▸ DIRECTIONS
Could the listing be repeated exactly, with every picture dropped?

▸ PROVIDED ENTRIES
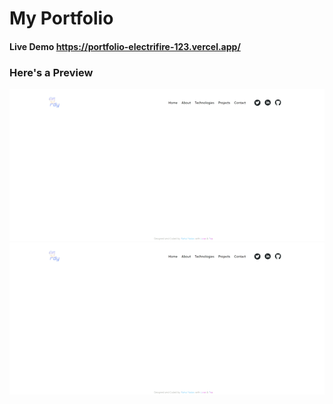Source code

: # My Portfolio
#### Live Demo https://portfolio-electrifire-123.vercel.app/

### Here's a Preview 
![My Image](preview.gif)
<img src="preview.gif" alt="preview" width="600px" />
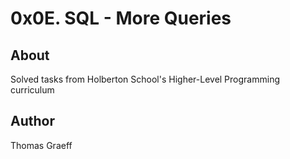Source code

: # 0x0E. SQL - More Queries

## About
Solved tasks from Holberton School's Higher-Level Programming curriculum

## Author
Thomas Graeff
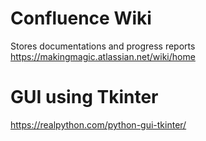 # Confluence Wiki
Stores documentations and progress reports
https://makingmagic.atlassian.net/wiki/home

# GUI using Tkinter
https://realpython.com/python-gui-tkinter/
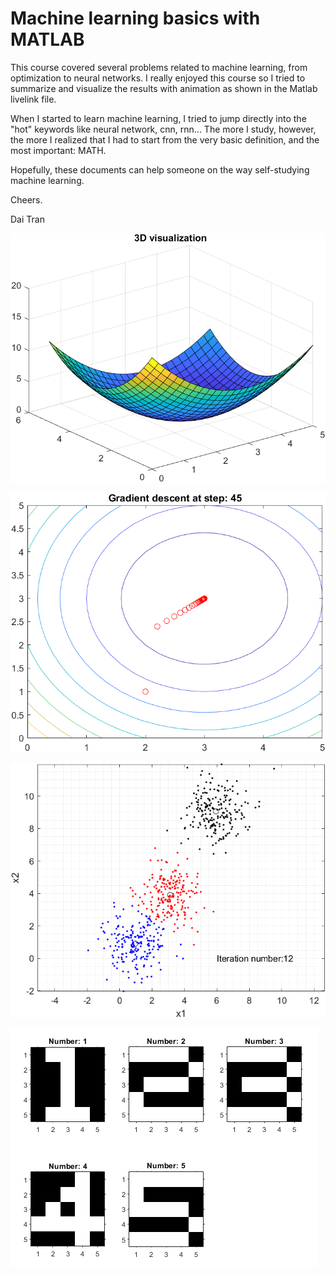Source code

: # Machine learning basics with MATLAB

This course covered several problems related to machine learning, from optimization to neural networks.
I really enjoyed this course so I tried to summarize and visualize the results with animation as shown in the Matlab livelink file.


When I started to learn machine learning, I tried to jump directly into the "hot" keywords like neural network, cnn, rnn...
The more I study, however, the more I realized that I had to start from the very basic definition, and the most important: MATH.

Hopefully, these documents can help someone on the way self-studying machine learning. 

Cheers.

Dai Tran

![image1](illustration/1.png)

![image2](illustration/2.png)

![image3](illustration/3.png)

![image4](illustration/4.png)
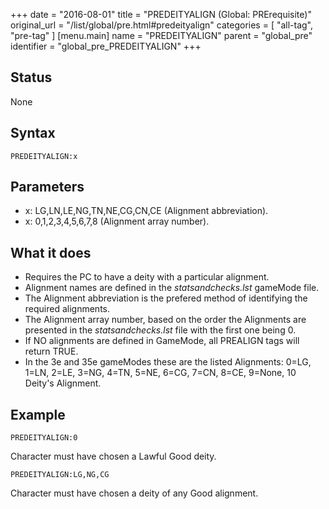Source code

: +++
date = "2016-08-01"
title = "PREDEITYALIGN (Global: PRErequisite)"
original_url = "/list/global/pre.html#predeityalign"
categories = [ "all-tag", "pre-tag" ]
[menu.main]
    name = "PREDEITYALIGN"
    parent = "global_pre"
    identifier = "global_pre_PREDEITYALIGN"
+++

## Status

None

## Syntax

`PREDEITYALIGN:x`

## Parameters

-   x: LG,LN,LE,NG,TN,NE,CG,CN,CE
    (Alignment abbreviation).
-   x: 0,1,2,3,4,5,6,7,8 (Alignment array number).



What it does
------------

-   Requires the PC to have a deity with a particular alignment.
-   Alignment names are defined in the *statsandchecks.lst*
    gameMode file.
-   The Alignment abbreviation is the prefered method of identifying the
    required alignments.
-   The Alignment array number, based on the order the Alignments are
    presented in the *statsandchecks.lst* file with the first one
    being 0.
-   If NO alignments are defined in GameMode, all PREALIGN tags will
    return TRUE.
-   In the 3e and 35e gameModes these are the listed Alignments: 0=LG,
    1=LN, 2=LE, 3=NG, 4=TN, 5=NE, 6=CG, 7=CN, 8=CE, 9=None, 10
    Deity's Alignment.

Example
-------

`PREDEITYALIGN:0`

Character must have chosen a Lawful Good deity.

`PREDEITYALIGN:LG,NG,CG`

Character must have chosen a deity of any Good alignment.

▸ WRITTEN SOLUTION
Source code

: # My Portfolio
#### Live Demo https://portfolio-electrifire-123.vercel.app/

### Here's a Preview 
![My Image](preview.gif)
<img src="preview.gif" alt="preview" width="600px" />
Source code

: # 0x0E. SQL - More Queries

## About
Solved tasks from Holberton School's Higher-Level Programming curriculum

## Author
Thomas Graeff
 # Confluence Wiki
Stores documentations and progress reports
https://makingmagic.atlassian.net/wiki/home

# GUI using Tkinter
https://realpython.com/python-gui-tkinter/
Source code

: # Machine learning basics with MATLAB

This course covered several problems related to machine learning, from optimization to neural networks.
I really enjoyed this course so I tried to summarize and visualize the results with animation as shown in the Matlab livelink file.


When I started to learn machine learning, I tried to jump directly into the "hot" keywords like neural network, cnn, rnn...
The more I study, however, the more I realized that I had to start from the very basic definition, and the most important: MATH.

Hopefully, these documents can help someone on the way self-studying machine learning. 

Cheers.

Dai Tran

![image1](illustration/1.png)

![image2](illustration/2.png)

![image3](illustration/3.png)

![image4](illustration/4.png)
Source code

: +++
date = "2016-08-01"
title = "PREDEITYALIGN (Global: PRErequisite)"
original_url = "/list/global/pre.html#predeityalign"
categories = [ "all-tag", "pre-tag" ]
[menu.main]
    name = "PREDEITYALIGN"
    parent = "global_pre"
    identifier = "global_pre_PREDEITYALIGN"
+++

## Status

None

## Syntax

`PREDEITYALIGN:x`

## Parameters

-   x: LG,LN,LE,NG,TN,NE,CG,CN,CE
    (Alignment abbreviation).
-   x: 0,1,2,3,4,5,6,7,8 (Alignment array number).



What it does
------------

-   Requires the PC to have a deity with a particular alignment.
-   Alignment names are defined in the *statsandchecks.lst*
    gameMode file.
-   The Alignment abbreviation is the prefered method of identifying the
    required alignments.
-   The Alignment array number, based on the order the Alignments are
    presented in the *statsandchecks.lst* file with the first one
    being 0.
-   If NO alignments are defined in GameMode, all PREALIGN tags will
    return TRUE.
-   In the 3e and 35e gameModes these are the listed Alignments: 0=LG,
    1=LN, 2=LE, 3=NG, 4=TN, 5=NE, 6=CG, 7=CN, 8=CE, 9=None, 10
    Deity's Alignment.

Example
-------

`PREDEITYALIGN:0`

Character must have chosen a Lawful Good deity.

`PREDEITYALIGN:LG,NG,CG`

Character must have chosen a deity of any Good alignment.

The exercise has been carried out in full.